Assigned task:
Somewhere below are a line with "1.745000 2.025000 ;" and a later line with "0.775000 2.805000 ;". Output exactly those lines and all lines between them.

Collected data entries
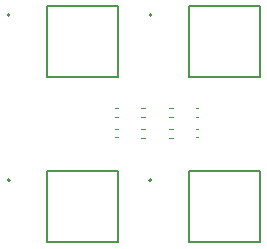
<source format=gbr>
%TF.GenerationSoftware,KiCad,Pcbnew,8.0.1*%
%TF.CreationDate,2024-07-01T16:18:06-04:00*%
%TF.ProjectId,btn,62746e2e-6b69-4636-9164-5f7063625858,rev?*%
%TF.SameCoordinates,Original*%
%TF.FileFunction,Legend,Top*%
%TF.FilePolarity,Positive*%
%FSLAX46Y46*%
G04 Gerber Fmt 4.6, Leading zero omitted, Abs format (unit mm)*
G04 Created by KiCad (PCBNEW 8.0.1) date 2024-07-01 16:18:06*
%MOMM*%
%LPD*%
G01*
G04 APERTURE LIST*
%ADD10C,0.120000*%
%ADD11C,0.127000*%
%ADD12C,0.200000*%
G04 APERTURE END LIST*
D10*
%TO.C,C3*%
X136315835Y-82890000D02*
X136084165Y-82890000D01*
X136315835Y-83610000D02*
X136084165Y-83610000D01*
D11*
%TO.C,S2*%
X135500000Y-72500000D02*
X135500000Y-78500000D01*
X135500000Y-78500000D02*
X141500000Y-78500000D01*
X141500000Y-72500000D02*
X135500000Y-72500000D01*
X141500000Y-78500000D02*
X141500000Y-72500000D01*
D12*
X132350000Y-73250000D02*
G75*
G02*
X132150000Y-73250000I-100000J0D01*
G01*
X132150000Y-73250000D02*
G75*
G02*
X132350000Y-73250000I100000J0D01*
G01*
D11*
%TO.C,S1*%
X123500000Y-72500000D02*
X123500000Y-78500000D01*
X123500000Y-78500000D02*
X129500000Y-78500000D01*
X129500000Y-72500000D02*
X123500000Y-72500000D01*
X129500000Y-78500000D02*
X129500000Y-72500000D01*
D12*
X120350000Y-73250000D02*
G75*
G02*
X120150000Y-73250000I-100000J0D01*
G01*
X120150000Y-73250000D02*
G75*
G02*
X120350000Y-73250000I100000J0D01*
G01*
D10*
%TO.C,C1*%
X129284165Y-81140000D02*
X129515835Y-81140000D01*
X129284165Y-81860000D02*
X129515835Y-81860000D01*
%TO.C,R3*%
X134117621Y-82870000D02*
X133782379Y-82870000D01*
X134117621Y-83630000D02*
X133782379Y-83630000D01*
%TO.C,R1*%
X131479879Y-81120000D02*
X131815121Y-81120000D01*
X131479879Y-81880000D02*
X131815121Y-81880000D01*
%TO.C,R2*%
X134117621Y-81120000D02*
X133782379Y-81120000D01*
X134117621Y-81880000D02*
X133782379Y-81880000D01*
%TO.C,C4*%
X129284165Y-82890000D02*
X129515835Y-82890000D01*
X129284165Y-83610000D02*
X129515835Y-83610000D01*
D11*
%TO.C,S3*%
X135500000Y-86500000D02*
X135500000Y-92500000D01*
X135500000Y-92500000D02*
X141500000Y-92500000D01*
X141500000Y-86500000D02*
X135500000Y-86500000D01*
X141500000Y-92500000D02*
X141500000Y-86500000D01*
D12*
X132350000Y-87250000D02*
G75*
G02*
X132150000Y-87250000I-100000J0D01*
G01*
X132150000Y-87250000D02*
G75*
G02*
X132350000Y-87250000I100000J0D01*
G01*
D10*
%TO.C,R4*%
X131479879Y-82870000D02*
X131815121Y-82870000D01*
X131479879Y-83630000D02*
X131815121Y-83630000D01*
%TO.C,C2*%
X136315835Y-81140000D02*
X136084165Y-81140000D01*
X136315835Y-81860000D02*
X136084165Y-81860000D01*
D11*
%TO.C,S4*%
X123500000Y-86500000D02*
X123500000Y-92500000D01*
X123500000Y-92500000D02*
X129500000Y-92500000D01*
X129500000Y-86500000D02*
X123500000Y-86500000D01*
X129500000Y-92500000D02*
X129500000Y-86500000D01*
D12*
X120350000Y-87250000D02*
G75*
G02*
X120150000Y-87250000I-100000J0D01*
G01*
X120150000Y-87250000D02*
G75*
G02*
X120350000Y-87250000I100000J0D01*
G01*
%TD*%
M02*

</source>
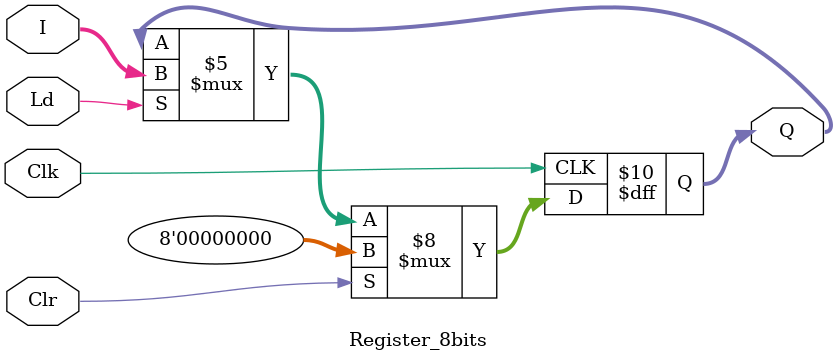
<source format=v>
`timescale 1ns / 1ps


module Register_8bits(Clk, Clr, Ld, I, Q);
 input Clk, Clr, Ld;
    input [7:0] I;
    output reg [7:0] Q;
    
   
    //write your code here
 always@(posedge Clk)
       begin
       if (Clr==1) begin
          Q<=0;
          end
          
        else if(Ld==1)begin
        Q<=I;
         end
         
         else 
         Q<=Q;
      end
endmodule

</source>
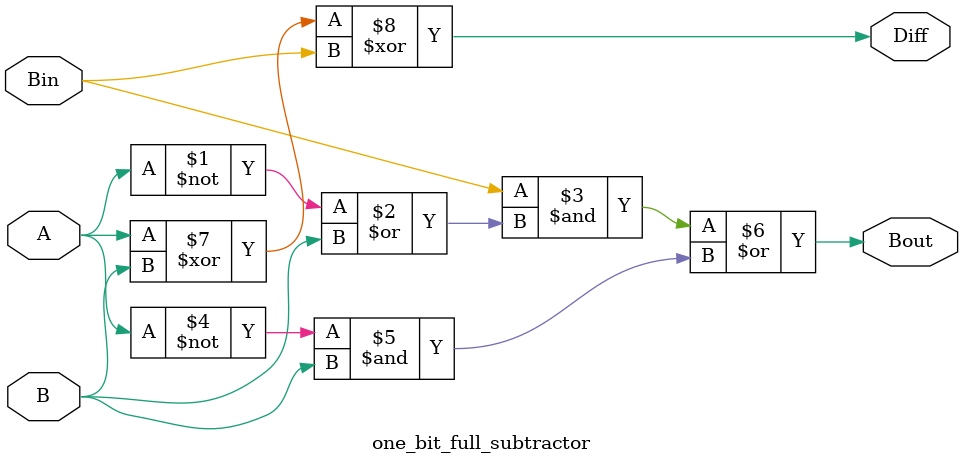
<source format=v>
`timescale 1ns / 1ps

module one_bit_full_subtractor(
    input A, 
    input B, 
    input Bin,
    output Diff, 
    output Bout
    );
    
    assign Bout = (Bin & (~A | B)) | (~A & B);
    assign Diff = A ^ B ^ Bin;
endmodule

</source>
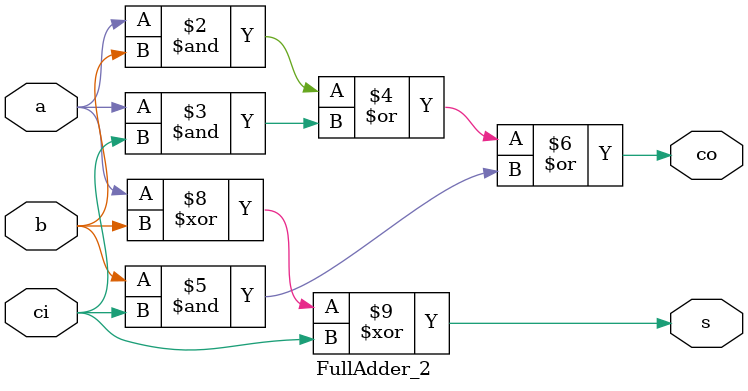
<source format=v>
module FullAdder_2 (
    input wire a,
    input wire b,
    input wire ci,
    output reg co,
    output reg s
);
    always @(a, b, ci) begin: assig_process_co
        co = a & b | (a & ci) | (b & ci);
    end
    always @(a, b, ci) begin: assig_process_s
        s = a ^ b ^ ci;
    end
endmodule
</source>
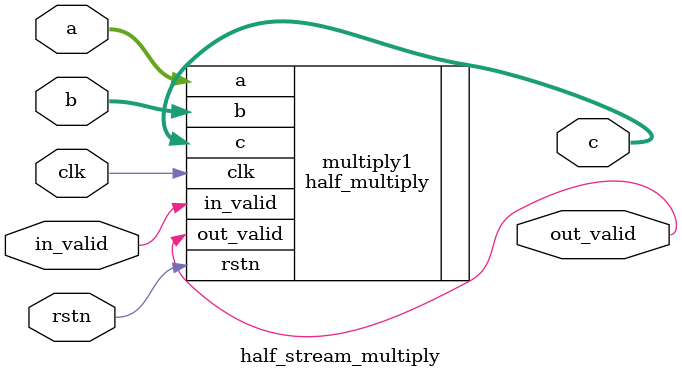
<source format=sv>
module half_stream_multiply
#(
parameter BITS = 16,
parameter LENGTH = 10
)
(
input rstn,
input clk,
input in_valid,
input [BITS-1:0] a,
input [BITS-1:0] b,
output logic out_valid,
output logic [BITS-1:0] c
);

half_multiply
multiply1
(
.rstn,
.clk,
.in_valid,
.a,
.b,
.out_valid,
.c
);

endmodule

</source>
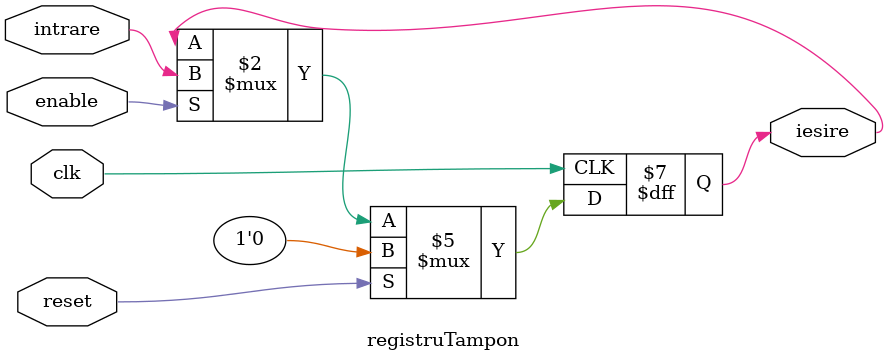
<source format=v>
`timescale 1ns / 1ps


module registruTampon(intrare, clk, reset, enable, iesire);

    input intrare, clk, reset, enable;
    output reg iesire;
    
    always @(posedge clk)
    begin
        if (reset)
            iesire <= 0;
        else if (enable) 
            iesire <= intrare;
   end
endmodule

</source>
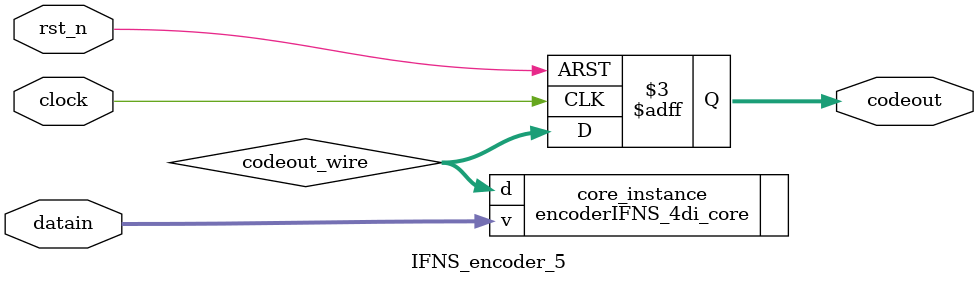
<source format=v>
module IFNS_encoder_5(
    input wire clock,
    input wire rst_n,
    input wire [3:0] datain,
    output reg [5:1] codeout
);

    wire [5:1] codeout_wire;

    encoderIFNS_4di_core core_instance(
        .v(datain),
        .d(codeout_wire)
    );

    //sync
    always @(posedge clock or negedge rst_n) begin
        if (~rst_n) begin
            codeout <= 0;
        end
        else begin
            codeout <= codeout_wire;
        end
    end

endmodule
</source>
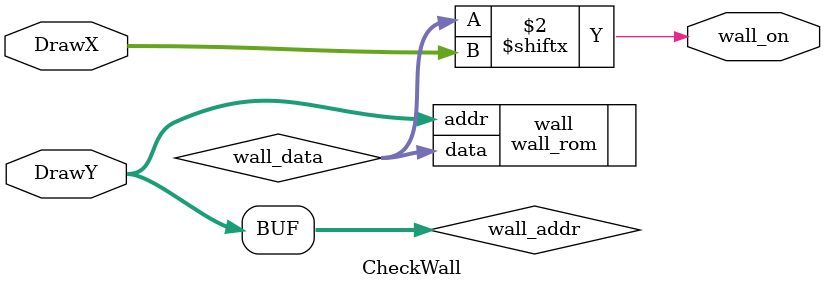
<source format=sv>
module CheckWall (input [9:0]  DrawX, DrawY,	
						output wall_on
						);
	logic [9:0] wall_addr;
	logic [639:0] wall_data;
	wall_rom wall(.addr(wall_addr),.data(wall_data));
	always_comb 
	begin
	wall_addr = DrawY;
	wall_on = wall_data[DrawX];
	end
endmodule
						
						
						
						
						
						
						
						
						
						
						
						
						
						
						
						
						
						
						
						
						
						
						
						
						
						
						
						
						
						
						
						
						
						
						
						
						
						
						
						
						
						
						
						
						
						
						
						
</source>
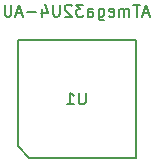
<source format=gbr>
G04 #@! TF.GenerationSoftware,KiCad,Pcbnew,(5.1.10)-1*
G04 #@! TF.CreationDate,2021-12-08T21:24:47+07:00*
G04 #@! TF.ProjectId,32u4mu to 32u4au,33327534-6d75-4207-946f-203332753461,rev?*
G04 #@! TF.SameCoordinates,Original*
G04 #@! TF.FileFunction,Other,Fab,Bot*
%FSLAX46Y46*%
G04 Gerber Fmt 4.6, Leading zero omitted, Abs format (unit mm)*
G04 Created by KiCad (PCBNEW (5.1.10)-1) date 2021-12-08 21:24:47*
%MOMM*%
%LPD*%
G01*
G04 APERTURE LIST*
%ADD10C,0.150000*%
G04 APERTURE END LIST*
D10*
X89456250Y-61943750D02*
X90456250Y-62943750D01*
X89456250Y-52943750D02*
X89456250Y-61943750D01*
X99456250Y-52943750D02*
X89456250Y-52943750D01*
X99456250Y-62943750D02*
X99456250Y-52943750D01*
X90456250Y-62943750D02*
X99456250Y-62943750D01*
X100599107Y-50660416D02*
X100122916Y-50660416D01*
X100694345Y-50946130D02*
X100361011Y-49946130D01*
X100027678Y-50946130D01*
X99837202Y-49946130D02*
X99265773Y-49946130D01*
X99551488Y-50946130D02*
X99551488Y-49946130D01*
X98932440Y-50946130D02*
X98932440Y-50279464D01*
X98932440Y-50374702D02*
X98884821Y-50327083D01*
X98789583Y-50279464D01*
X98646726Y-50279464D01*
X98551488Y-50327083D01*
X98503869Y-50422321D01*
X98503869Y-50946130D01*
X98503869Y-50422321D02*
X98456250Y-50327083D01*
X98361011Y-50279464D01*
X98218154Y-50279464D01*
X98122916Y-50327083D01*
X98075297Y-50422321D01*
X98075297Y-50946130D01*
X97218154Y-50898511D02*
X97313392Y-50946130D01*
X97503869Y-50946130D01*
X97599107Y-50898511D01*
X97646726Y-50803273D01*
X97646726Y-50422321D01*
X97599107Y-50327083D01*
X97503869Y-50279464D01*
X97313392Y-50279464D01*
X97218154Y-50327083D01*
X97170535Y-50422321D01*
X97170535Y-50517559D01*
X97646726Y-50612797D01*
X96313392Y-50279464D02*
X96313392Y-51088988D01*
X96361011Y-51184226D01*
X96408630Y-51231845D01*
X96503869Y-51279464D01*
X96646726Y-51279464D01*
X96741964Y-51231845D01*
X96313392Y-50898511D02*
X96408630Y-50946130D01*
X96599107Y-50946130D01*
X96694345Y-50898511D01*
X96741964Y-50850892D01*
X96789583Y-50755654D01*
X96789583Y-50469940D01*
X96741964Y-50374702D01*
X96694345Y-50327083D01*
X96599107Y-50279464D01*
X96408630Y-50279464D01*
X96313392Y-50327083D01*
X95408630Y-50946130D02*
X95408630Y-50422321D01*
X95456250Y-50327083D01*
X95551488Y-50279464D01*
X95741964Y-50279464D01*
X95837202Y-50327083D01*
X95408630Y-50898511D02*
X95503869Y-50946130D01*
X95741964Y-50946130D01*
X95837202Y-50898511D01*
X95884821Y-50803273D01*
X95884821Y-50708035D01*
X95837202Y-50612797D01*
X95741964Y-50565178D01*
X95503869Y-50565178D01*
X95408630Y-50517559D01*
X95027678Y-49946130D02*
X94408630Y-49946130D01*
X94741964Y-50327083D01*
X94599107Y-50327083D01*
X94503869Y-50374702D01*
X94456250Y-50422321D01*
X94408630Y-50517559D01*
X94408630Y-50755654D01*
X94456250Y-50850892D01*
X94503869Y-50898511D01*
X94599107Y-50946130D01*
X94884821Y-50946130D01*
X94980059Y-50898511D01*
X95027678Y-50850892D01*
X94027678Y-50041369D02*
X93980059Y-49993750D01*
X93884821Y-49946130D01*
X93646726Y-49946130D01*
X93551488Y-49993750D01*
X93503869Y-50041369D01*
X93456250Y-50136607D01*
X93456250Y-50231845D01*
X93503869Y-50374702D01*
X94075297Y-50946130D01*
X93456250Y-50946130D01*
X93027678Y-49946130D02*
X93027678Y-50755654D01*
X92980059Y-50850892D01*
X92932440Y-50898511D01*
X92837202Y-50946130D01*
X92646726Y-50946130D01*
X92551488Y-50898511D01*
X92503869Y-50850892D01*
X92456250Y-50755654D01*
X92456250Y-49946130D01*
X91551488Y-50279464D02*
X91551488Y-50946130D01*
X91789583Y-49898511D02*
X92027678Y-50612797D01*
X91408630Y-50612797D01*
X91027678Y-50565178D02*
X90265773Y-50565178D01*
X89837202Y-50660416D02*
X89361011Y-50660416D01*
X89932440Y-50946130D02*
X89599107Y-49946130D01*
X89265773Y-50946130D01*
X88932440Y-49946130D02*
X88932440Y-50755654D01*
X88884821Y-50850892D01*
X88837202Y-50898511D01*
X88741964Y-50946130D01*
X88551488Y-50946130D01*
X88456250Y-50898511D01*
X88408630Y-50850892D01*
X88361011Y-50755654D01*
X88361011Y-49946130D01*
X95218154Y-57396130D02*
X95218154Y-58205654D01*
X95170535Y-58300892D01*
X95122916Y-58348511D01*
X95027678Y-58396130D01*
X94837202Y-58396130D01*
X94741964Y-58348511D01*
X94694345Y-58300892D01*
X94646726Y-58205654D01*
X94646726Y-57396130D01*
X93646726Y-58396130D02*
X94218154Y-58396130D01*
X93932440Y-58396130D02*
X93932440Y-57396130D01*
X94027678Y-57538988D01*
X94122916Y-57634226D01*
X94218154Y-57681845D01*
M02*

</source>
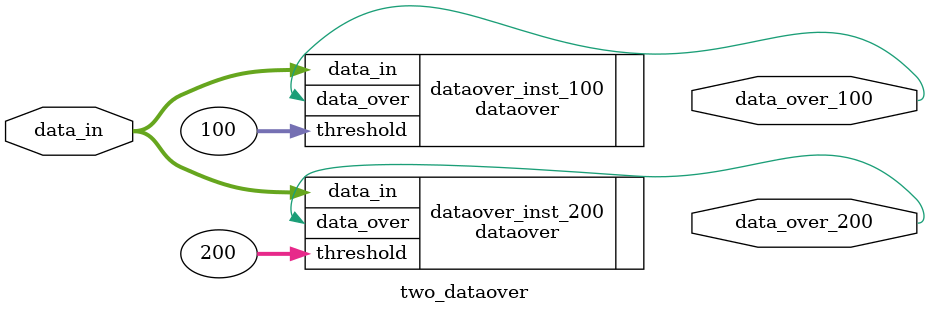
<source format=v>
`timescale 1ns/1ps

module two_dataover (
    input  wire signed [31:0] data_in,        // 32-bit signed input data
    output wire               data_over_100,  // output: 1 if data_in > 100, 0 otherwise
    output wire               data_over_200   // output: 1 if data_in > 200, 0 otherwise
);

    // Fixed signed thresholds
    localparam signed [31:0] THRESHOLD_100 = 32'sd100;
    localparam signed [31:0] THRESHOLD_200 = 32'sd200;

    // Instantiate first dataover module for comparison with 100
    dataover dataover_inst_100 (
        .data_in(data_in),
        .threshold(THRESHOLD_100),
        .data_over(data_over_100)
    );

    // Instantiate second dataover module for comparison with 200
    dataover dataover_inst_200 (
        .data_in(data_in),
        .threshold(THRESHOLD_200),
        .data_over(data_over_200)
    );

endmodule

</source>
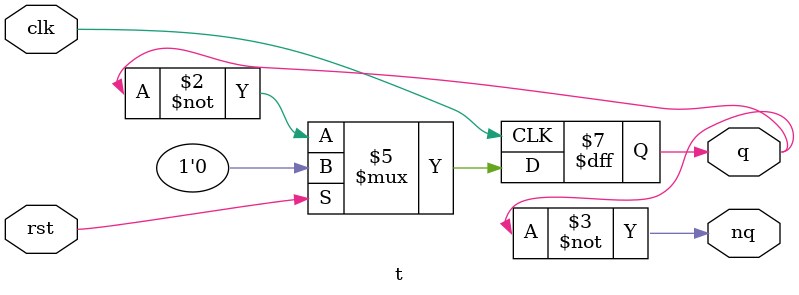
<source format=sv>
module t(input clk, input rst, output logic q, output nq);

always_ff @(posedge clk) begin
  if (rst) begin
    q <= 1'b0;
  end  
  else begin
    q <= ~q;
  end
end

assign nq = ~q;

endmodule
</source>
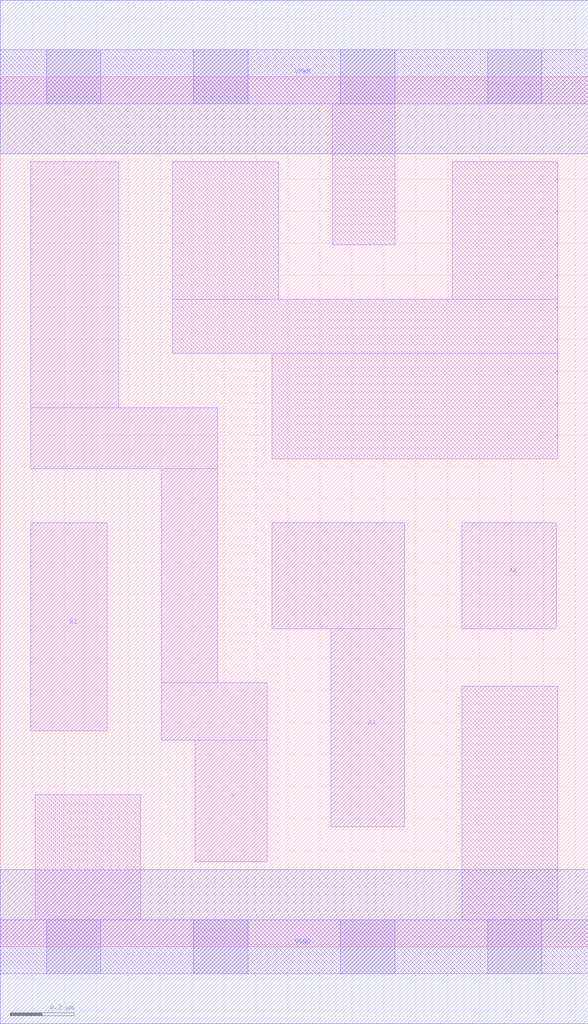
<source format=lef>
# Copyright 2020 The SkyWater PDK Authors
#
# Licensed under the Apache License, Version 2.0 (the "License");
# you may not use this file except in compliance with the License.
# You may obtain a copy of the License at
#
#     https://www.apache.org/licenses/LICENSE-2.0
#
# Unless required by applicable law or agreed to in writing, software
# distributed under the License is distributed on an "AS IS" BASIS,
# WITHOUT WARRANTIES OR CONDITIONS OF ANY KIND, either express or implied.
# See the License for the specific language governing permissions and
# limitations under the License.
#
# SPDX-License-Identifier: Apache-2.0

VERSION 5.7 ;
  NOWIREEXTENSIONATPIN ON ;
  DIVIDERCHAR "/" ;
  BUSBITCHARS "[]" ;
UNITS
  DATABASE MICRONS 200 ;
END UNITS
MACRO sky130_fd_sc_hd__a21oi_1
  CLASS CORE ;
  FOREIGN sky130_fd_sc_hd__a21oi_1 ;
  ORIGIN  0.000000  0.000000 ;
  SIZE  1.840000 BY  2.720000 ;
  SYMMETRY X Y R90 ;
  SITE unithd ;
  PIN A1
    ANTENNAGATEAREA  0.247500 ;
    DIRECTION INPUT ;
    USE SIGNAL ;
    PORT
      LAYER li1 ;
        RECT 0.850000 0.995000 1.265000 1.325000 ;
        RECT 1.035000 0.375000 1.265000 0.995000 ;
    END
  END A1
  PIN A2
    ANTENNAGATEAREA  0.247500 ;
    DIRECTION INPUT ;
    USE SIGNAL ;
    PORT
      LAYER li1 ;
        RECT 1.445000 0.995000 1.740000 1.325000 ;
    END
  END A2
  PIN B1
    ANTENNAGATEAREA  0.247500 ;
    DIRECTION INPUT ;
    USE SIGNAL ;
    PORT
      LAYER li1 ;
        RECT 0.095000 0.675000 0.335000 1.325000 ;
    END
  END B1
  PIN Y
    ANTENNADIFFAREA  0.447000 ;
    DIRECTION OUTPUT ;
    USE SIGNAL ;
    PORT
      LAYER li1 ;
        RECT 0.095000 1.495000 0.680000 1.685000 ;
        RECT 0.095000 1.685000 0.370000 2.455000 ;
        RECT 0.505000 0.645000 0.835000 0.825000 ;
        RECT 0.505000 0.825000 0.680000 1.495000 ;
        RECT 0.610000 0.265000 0.835000 0.645000 ;
    END
  END Y
  PIN VGND
    DIRECTION INOUT ;
    SHAPE ABUTMENT ;
    USE GROUND ;
    PORT
      LAYER met1 ;
        RECT 0.000000 -0.240000 1.840000 0.240000 ;
    END
  END VGND
  PIN VPWR
    DIRECTION INOUT ;
    SHAPE ABUTMENT ;
    USE POWER ;
    PORT
      LAYER met1 ;
        RECT 0.000000 2.480000 1.840000 2.960000 ;
    END
  END VPWR
  OBS
    LAYER li1 ;
      RECT 0.000000 -0.085000 1.840000 0.085000 ;
      RECT 0.000000  2.635000 1.840000 2.805000 ;
      RECT 0.110000  0.085000 0.440000 0.475000 ;
      RECT 0.540000  1.855000 1.745000 2.025000 ;
      RECT 0.540000  2.025000 0.870000 2.455000 ;
      RECT 0.850000  1.525000 1.745000 1.855000 ;
      RECT 1.040000  2.195000 1.235000 2.635000 ;
      RECT 1.415000  2.025000 1.745000 2.455000 ;
      RECT 1.445000  0.085000 1.745000 0.815000 ;
    LAYER mcon ;
      RECT 0.145000 -0.085000 0.315000 0.085000 ;
      RECT 0.145000  2.635000 0.315000 2.805000 ;
      RECT 0.605000 -0.085000 0.775000 0.085000 ;
      RECT 0.605000  2.635000 0.775000 2.805000 ;
      RECT 1.065000 -0.085000 1.235000 0.085000 ;
      RECT 1.065000  2.635000 1.235000 2.805000 ;
      RECT 1.525000 -0.085000 1.695000 0.085000 ;
      RECT 1.525000  2.635000 1.695000 2.805000 ;
  END
END sky130_fd_sc_hd__a21oi_1
END LIBRARY

</source>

Output:
      RECT 0.540000  1.855000 1.745000 2.025000 ;
      RECT 0.540000  2.025000 0.870000 2.455000 ;
      RECT 0.850000  1.525000 1.745000 1.855000 ;
      RECT 1.040000  2.195000 1.235000 2.635000 ;
      RECT 1.415000  2.025000 1.745000 2.455000 ;
      RECT 1.445000  0.085000 1.745000 0.815000 ;
    LAYER mcon ;
      RECT 0.145000 -0.085000 0.315000 0.085000 ;
      RECT 0.145000  2.635000 0.315000 2.805000 ;
      RECT 0.605000 -0.085000 0.775000 0.085000 ;
      RECT 0.605000  2.635000 0.775000 2.805000 ;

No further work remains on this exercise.